The court recognized that the Mid-Continent and Coast policies incorporated the definition of “use” from California Insurance Code § 11580.06(g), which unambiguously equates “unloading” of a motor vehicle with the “use” of a motor vehicle.  Hence, the court held that “use” included Torti’s unloading of Van Horn from the Watson vehicle.

The court rejected the dissent’s arguments that unloading of a vehicle constitutes use only when it is part of the user’s act of availing himself or herself of the vehicle because there was an absence of case law adopting such a theory.  The court also stated that the dissent’s attempt to create a distinction between commercial and noncommercial vehicles was unavailing in light of the fact that the statutory definition of “motor vehicle” included “any vehicle designed for use principally upon the streets and highways and subject to the motor vehicle registration under the law of this state.”  Moreover, the court noted that there were at least two cases where California courts held that unloading noncommercial vehicles constituted use of those vehicles.
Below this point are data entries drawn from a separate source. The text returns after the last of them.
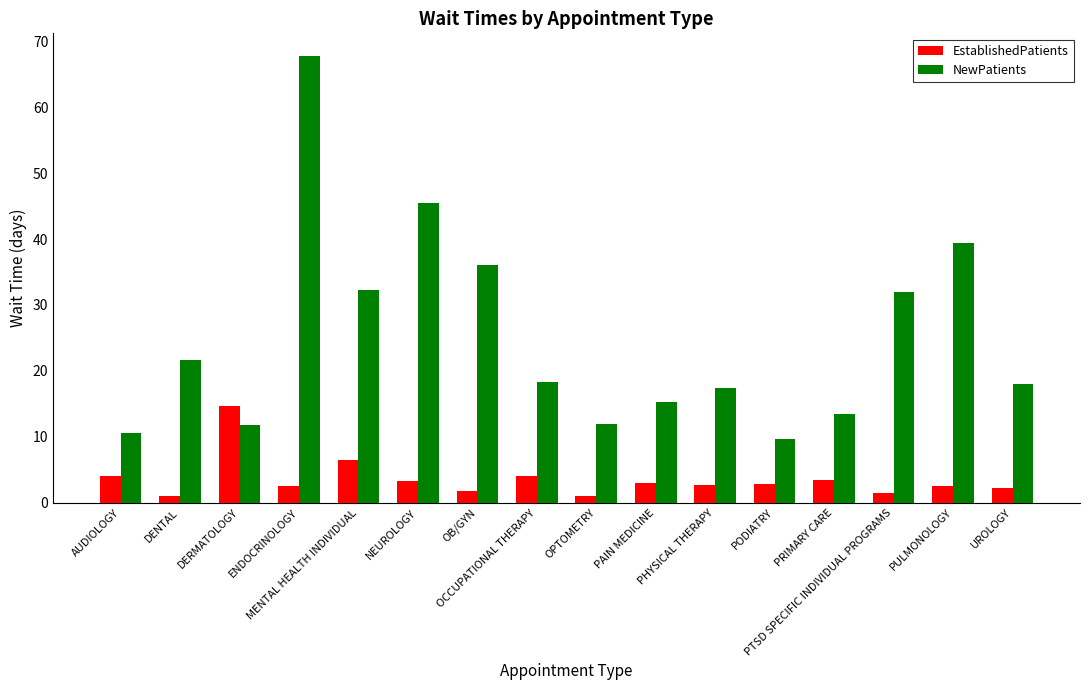

What are all the series names shown in the legend?

EstablishedPatients, NewPatients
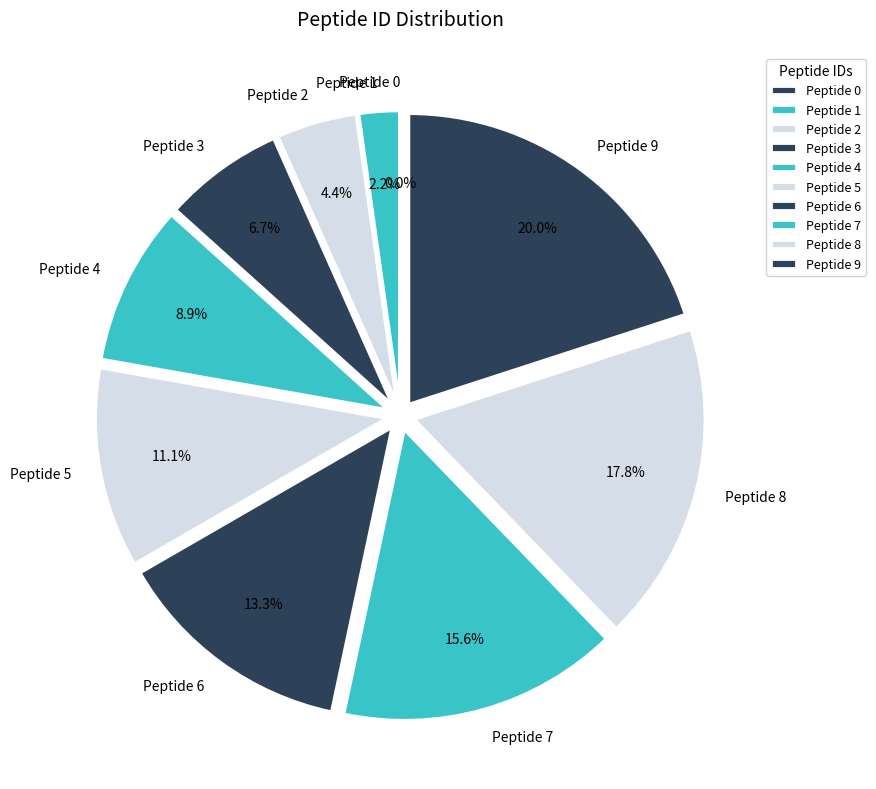

What percentage is the Peptide 7 slice, to the nearest percent?

16%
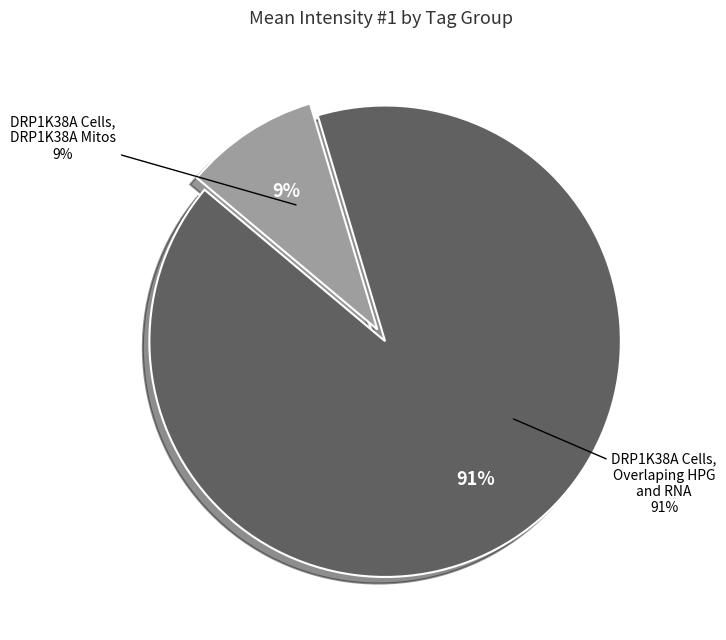

Rank the categories by value from lowest to highest.

DRP1K38A Cells, DRP1K38A Mitos, DRP1K38A Cells, Overlaping HPG and RNA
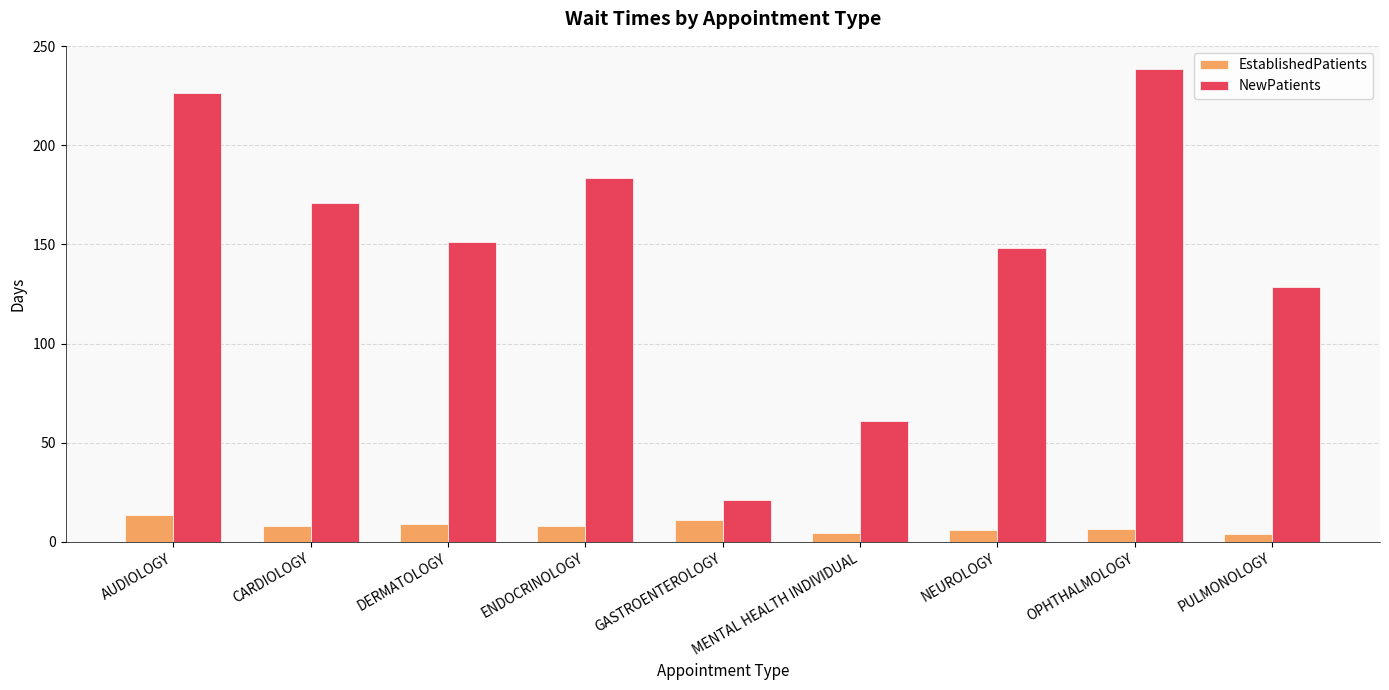

Rank the series by their maximum value, from highest to lowest.

NewPatients, EstablishedPatients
The court also rejected the defendants’ argument that unloading only constitutes use when it is integral to the function of the vehicle as a means of transport such that the person unloading the vehicle gains a benefit.  In the case upon which the defendants relied, Travelers Ins. Co. v. Northwestern Mut. Ins. Co. (1972) 104 Cal. Rptr. 283, the California Court of Appeal held that performing maintenance on a vehicle without more was not necessarily use of the motor vehicle.  The Ninth Circuit stated that Travelers did not limit the circumstances under which maintaining a vehicle constitutes use, and therefore imposed no limits on “unloading.”  Travelers also was decided 12 years prior to the enactment of § 11580.06(g) and to the extent that Travelers was inconsistent, the court was bound to follow the Insurance Code.

The court remanded the decision for further proceedings.  Notably, the court never determined whether Torti had Watson’s permission to use his motor vehicle.  With the issue of whether unloading constitutes use resolved, the ultimate coverage determination will likely turn on the issue of permission.

Auto Policy Not Considered As Providing Excess Coverage Over Another Auto Policy Where “Other Insurance” Clauses Conflict

A California appellate court recently held that absent inclusion of exclusionary language authorized by California’s underinsured motorist statute, an auto liability insurer could not rely on its “other insurance” clause to support the position its policy provided excess coverage.

INS BLOG_carAccording to the Aug. 12 opinion in Progressive Choice Insurance Co. v. California State Automobile Association Inter-Insurance Bureau, Benjamin White was injured in a traffic collision while riding as a passenger in a vehicle operated by Scott Tortora. The third party who caused the collision was underinsured. White was insured under two automobile insurance policies.

The first policy was issued by Progressive to Tortora and covered Tortora’s vehicle. The Progressive policy provided underinsured motorist (UIM) bodily injury coverage with limits of $100,000 per person. The second policy was issued by the California State Automobile Association (CSAA) to White as the named insured. The CSAA policy provided UIM bodily injury coverage with limits of $50,000 per person.

White settled with the at-fault driver’s auto insurer for the limit under that policy of $25,000. White then made a claim for UIM benefits under the Progressive and CSAA policies. CSAA denied coverage. Progressive paid the sum of $62,500 to White. Progressive then demanded that CSAA reimburse Progressive $20,833.33, the pro-rata share of the payment made to White. CSAA denied any obligation to reimburse Progressive.